If you go
What: Fast to Fight Hunger and Bollywood Movie Night
When: Thursday, 6:30 p.m.
Where: Benson, Room 180
Cost: Free, donations accepted
University of Colorado senior Rasheed Lawal hasn't had much to eat for the last month.
Despite the many offerings by co-workers and students on campus, Lawal has refrained from eating or drinking anything during sunlight hours since Aug. 11, the beginning of Ramadan.
"It's about self-restraint and sacrificing for a greater good," said Lawal, president of CU's Muslim Student Association. "It's difficult sometimes, but that's what it's about: Giving up something I'm accustomed to for God."
Like Lawal, Muslims across the world, including several CU students, will continue to fast between sunrise and sunset until the end of the month-long celebration on Sept. 9.
In honor of the holiday, CU's Muslim Student Association and South Asian Student Association are inviting fellow Buffs to join them for a fundraiser Thursday. The first "Fast to Fight Hunger" event will raise money for the Boulder Shelter for the Homeless and Voices of the Civil Society, a nonprofit aiding disaster relief in Pakistan.

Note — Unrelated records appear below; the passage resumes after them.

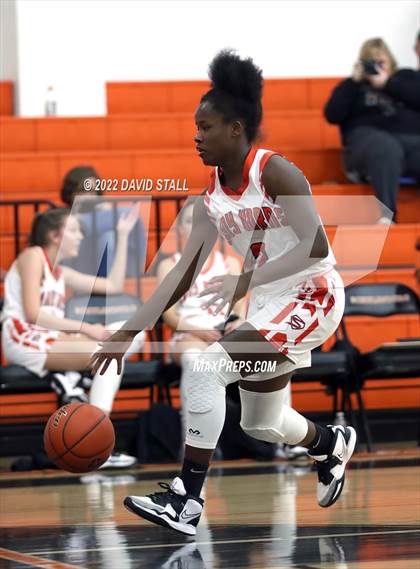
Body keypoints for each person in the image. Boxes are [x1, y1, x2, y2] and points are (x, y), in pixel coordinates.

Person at [91, 50, 357, 535]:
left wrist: (245, 280)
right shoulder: (208, 198)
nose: (196, 136)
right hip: (271, 303)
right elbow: (179, 276)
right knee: (262, 422)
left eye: (206, 126)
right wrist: (127, 331)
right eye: (196, 126)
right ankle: (329, 443)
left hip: (313, 296)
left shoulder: (276, 172)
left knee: (206, 368)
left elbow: (317, 249)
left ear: (235, 128)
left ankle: (186, 499)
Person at [1, 207, 142, 468]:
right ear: (56, 235)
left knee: (128, 333)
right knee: (106, 353)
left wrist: (122, 236)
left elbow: (114, 286)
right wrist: (84, 328)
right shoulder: (33, 256)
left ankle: (93, 433)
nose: (80, 237)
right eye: (75, 231)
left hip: (50, 338)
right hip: (23, 336)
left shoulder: (61, 272)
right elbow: (32, 314)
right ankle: (97, 435)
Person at [324, 37, 420, 223]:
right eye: (370, 62)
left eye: (380, 62)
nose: (375, 67)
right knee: (385, 147)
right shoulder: (352, 87)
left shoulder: (405, 78)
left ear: (390, 61)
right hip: (369, 142)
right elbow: (332, 114)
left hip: (409, 142)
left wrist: (387, 83)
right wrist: (354, 81)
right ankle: (387, 217)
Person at [61, 166, 147, 278]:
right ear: (71, 192)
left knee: (109, 235)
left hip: (109, 272)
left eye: (93, 191)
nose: (89, 197)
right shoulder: (60, 216)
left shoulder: (105, 214)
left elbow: (131, 214)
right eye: (83, 191)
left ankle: (109, 285)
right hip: (77, 270)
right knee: (117, 224)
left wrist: (104, 213)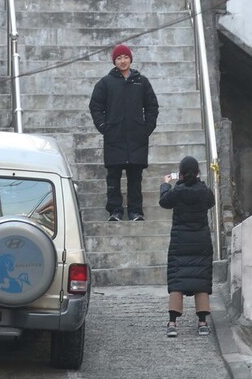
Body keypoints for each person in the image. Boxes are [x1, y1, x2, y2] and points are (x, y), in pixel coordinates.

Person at [88, 44, 159, 222]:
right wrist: (104, 126)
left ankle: (136, 211)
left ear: (130, 59)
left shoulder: (141, 82)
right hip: (114, 138)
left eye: (125, 57)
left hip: (137, 138)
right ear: (114, 61)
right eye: (118, 58)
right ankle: (115, 210)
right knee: (113, 178)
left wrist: (146, 128)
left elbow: (152, 106)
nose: (122, 61)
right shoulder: (105, 83)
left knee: (135, 178)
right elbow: (95, 107)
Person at [159, 155, 215, 337]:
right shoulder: (204, 191)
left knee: (177, 281)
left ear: (180, 173)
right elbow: (211, 201)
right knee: (201, 282)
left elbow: (164, 202)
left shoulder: (177, 191)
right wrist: (200, 182)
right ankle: (203, 323)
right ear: (197, 173)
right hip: (201, 242)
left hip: (180, 242)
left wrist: (166, 184)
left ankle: (172, 323)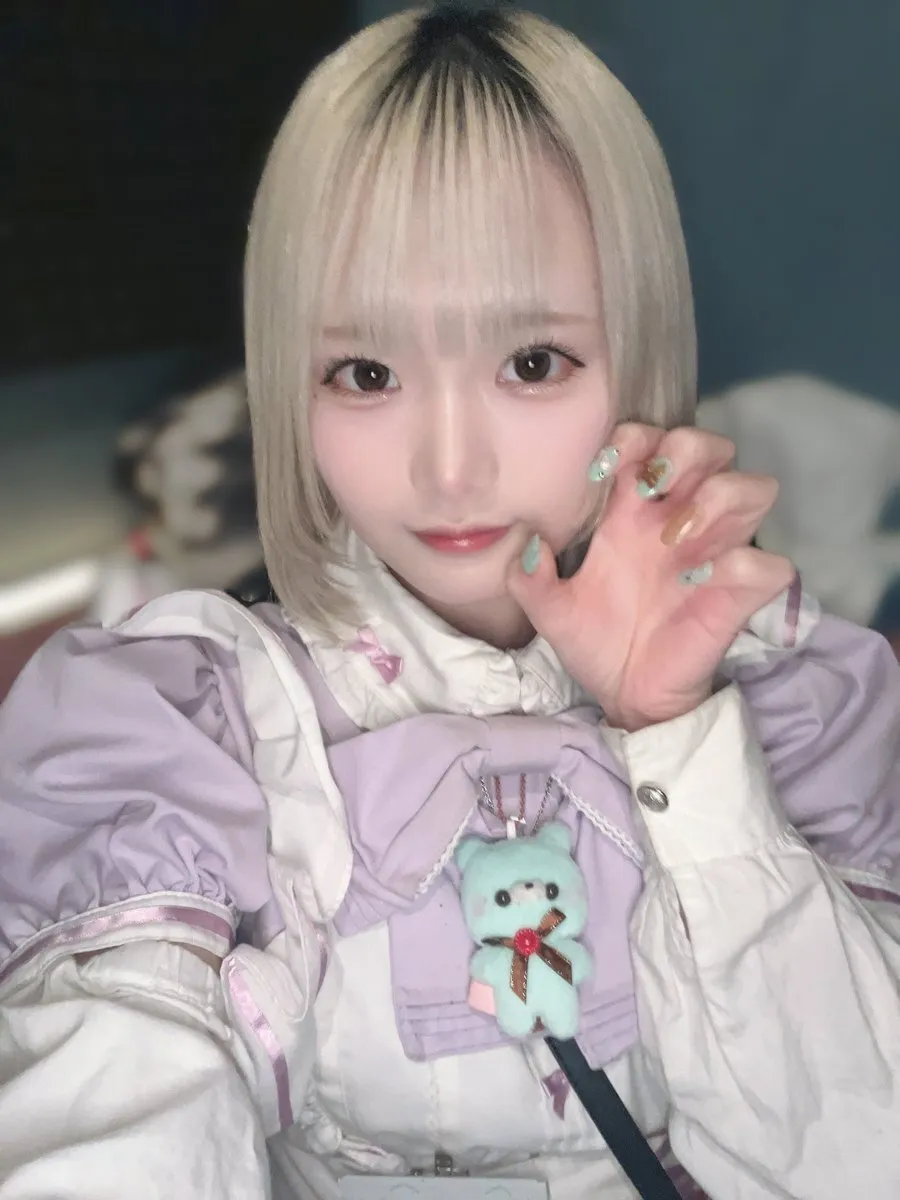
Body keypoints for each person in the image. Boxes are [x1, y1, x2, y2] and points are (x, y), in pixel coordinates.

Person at [1, 6, 898, 1199]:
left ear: (638, 349)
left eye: (531, 363)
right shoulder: (184, 728)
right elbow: (121, 1104)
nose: (450, 467)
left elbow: (863, 1158)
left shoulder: (801, 708)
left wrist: (679, 735)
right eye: (366, 372)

"At the end of Ramadan a lot of our families donate a percentage of our income to a charity," Lawal said. "This is our way of giving back to our community, both locally and across the world."
Organizers are suggesting that students skip one meal Thursday and donate the money they would have spent. The group will have a booth set up by the University Memorial Center fountains from 11 a.m. to 2 p.m. for donations.
Members are encouraging students of all faiths to participate.
"Good is good," Lawal said. "It doesn't have anything to do with our faith. It's just about giving back and doing something good, and I think everyone can get behind that."
Thursday night's fundraiser will begin with a screening of the Bollywood film "3 Idiots," but organizers expect the breaking-of-fast dinner, which starts at 7:30 p.m., will be the main attraction.
"I've been on campus for a while now, and free food is the best way to get students interested in an event," said CU senior Amana Malik, a member of the Muslim Student Association. "Free food is the No. 1 draw for students."
The Shish Kabob Grill and Tandoori Grill in Boulder will donate food for the feast, but students are still looking for local restaurants to participate. For more information, e-mail email@example.com.
Whether it's the free food, the fundraising or social aspects of the event that bring students together, organizers said they're excited to help students explore different cultures.
"A lot of students know it's Ramadan," Lawal said. "They know we're fasting, but most don't know why. This is our chance to explain what we are doing and who we are to other students."
Members said they also hope to change some of the misconceptions that students have of their religion and their culture.
Ramadan is a time of reflection to help Muslims realize their place in life, Lawal said. It is often a time of realization when many find contentment in being better off than some and yet worse off than others. It is something to be thankful for and a humbling experience for most, he said.